How they’re continuing to make things accessible
“Centennial is working on creating online courses for the summer and fall,” Teresa says, “and what we’re doing at GCEI is making sure all of the external content that we’re putting into those courses is accessible. So our team took on testing the accessibility of the content to make sure we can find any issues students might encounter, and find accessible alternatives. We’re also running workshops teaching faculty how to create accessible and engaging learning experiences for students and use inclusive teaching strategies that could reduce the need for individualized accommodations for students with disabilities.”
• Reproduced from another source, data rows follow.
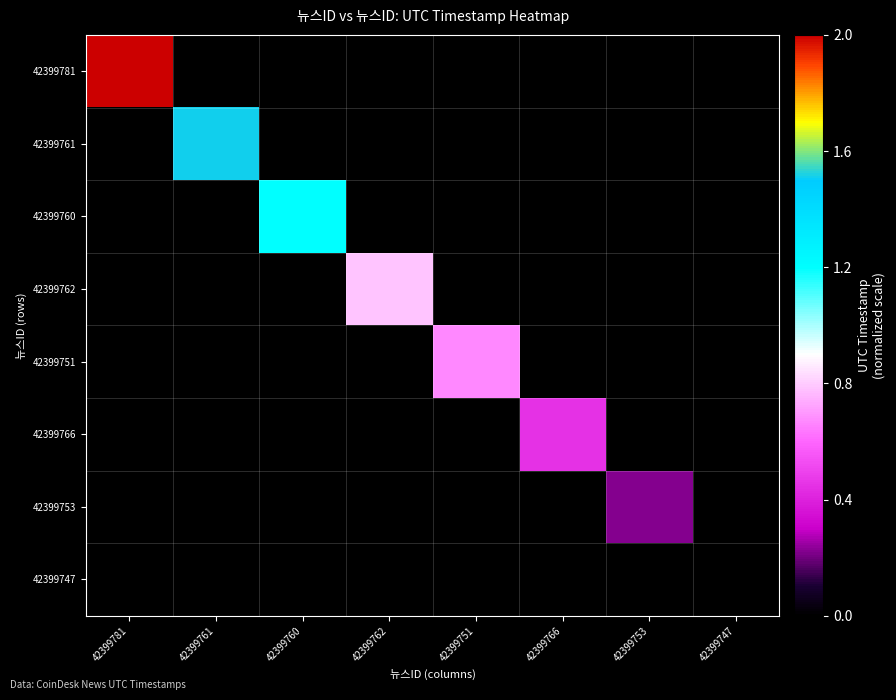

What is the maximum value shown in the chart?

2.0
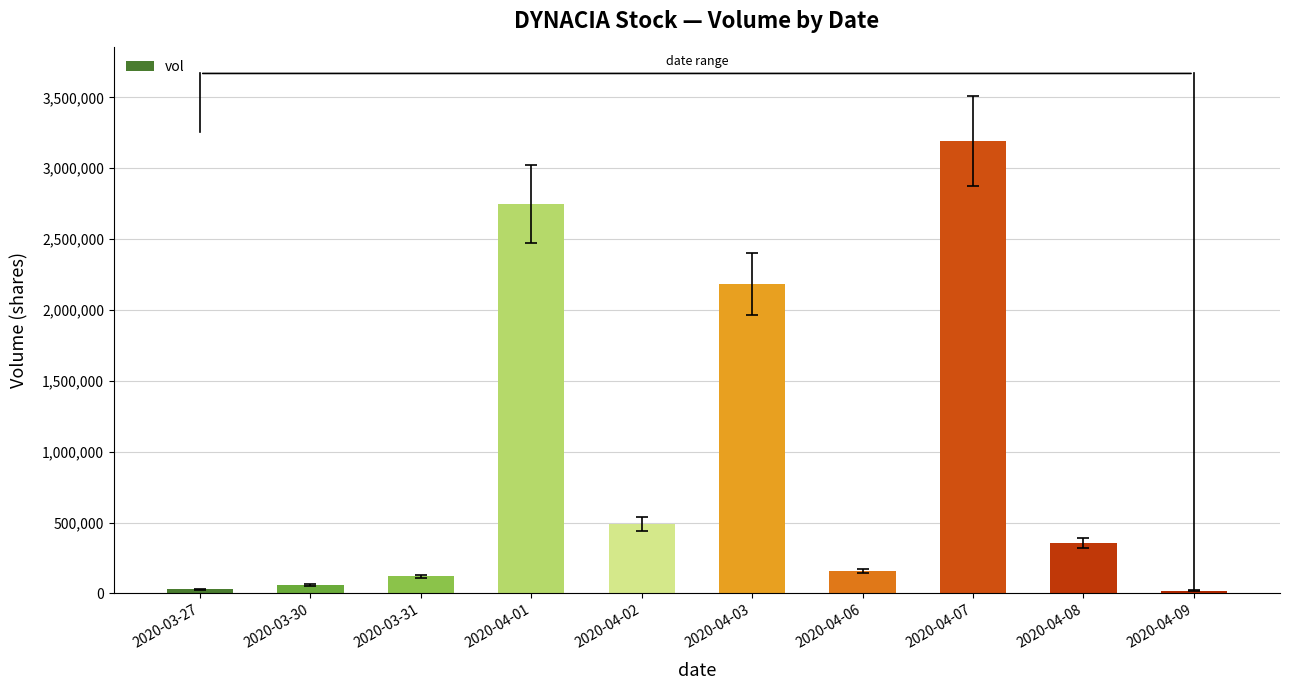

What is the maximum value shown in the chart?

3190700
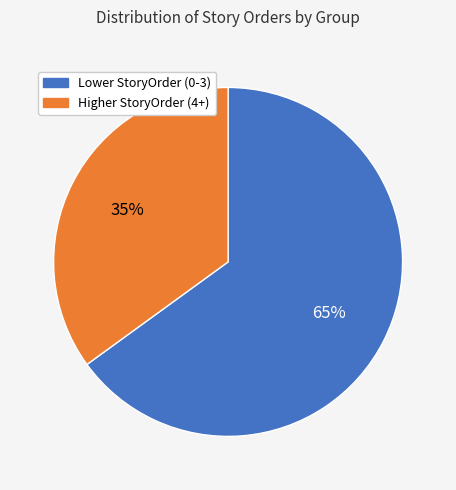

To the nearest percent, what is the average slice percentage?

50%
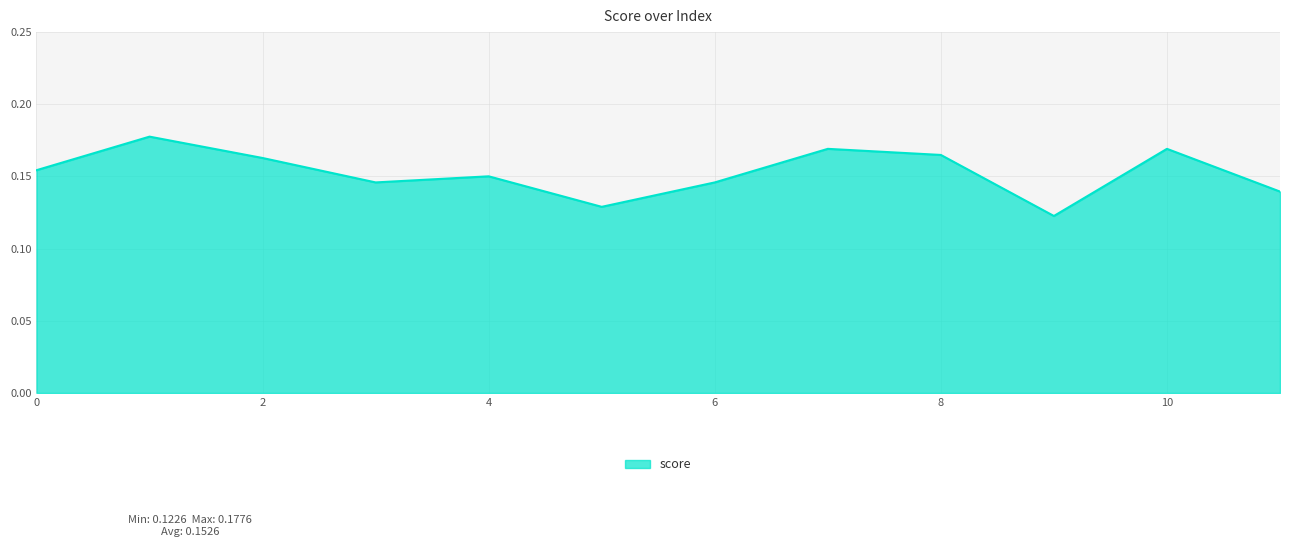

List the labels in order of value, smallest first.

9, 5, 11, 3, 6, 4, 0, 2, 8, 7, 10, 1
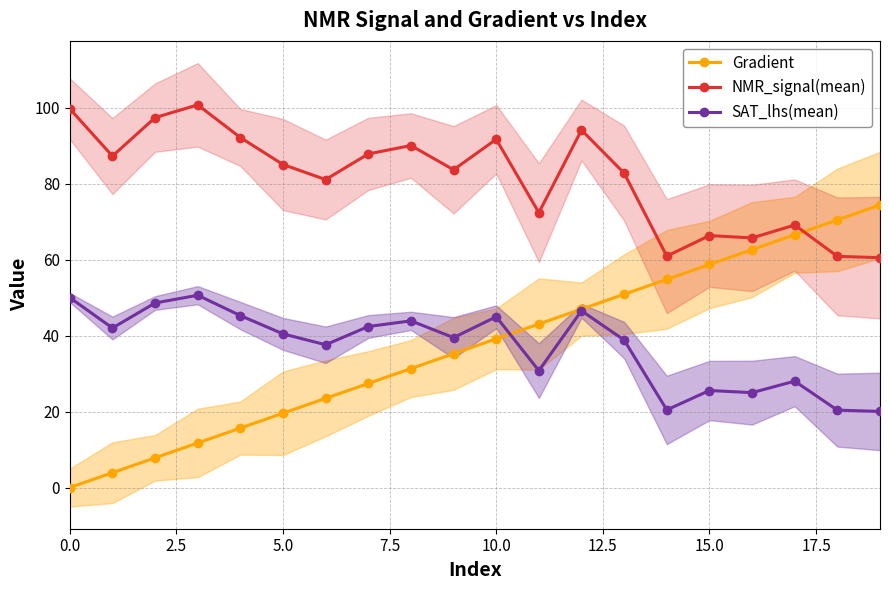

True or false: SAT_lhs(mean) and NMR_signal(mean) intersect in this chart.

False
“We’re also doing usability testing on the tools students use to access co-curricular events,” Teresa continues. “The Experience Centennial app is something students use to explore events and resources on campus, so we’re working with the Student Life team to gather feedback from students to make sure that the app is really easy to use and accessible.”
“Our team is also working with Library and Learning Services,” she continues, “and we’re in the middle of recreating training materials for tutors to teach them about Universal Design for Learning so they can work effectively and supportively with students with disabilities.”
Easing student concerns
The end goal is to make sure that students know that they can all get the same great education, without barriers to access, and if not, GCEI and CALCS are there for them. “We do take that co-creation approach with students and teachers,” Teresa says. “For any accommodation issues, for instance, CALCS’ Accommodated Course Assessment and Technology Specialists (ACATS) work with students and teachers to find the best options that work for them. So any concerns that students with disabilities may have, it’s best that they raise them by contacting CALCS. You can also anonymously share your accessibility concerns by filling out a form on the College’s Accessibility webpage. We can come up with solutions together along with faculty and leaders doing their best to collaboratively remove as many barriers as possible and create an inclusive learning environment for all.”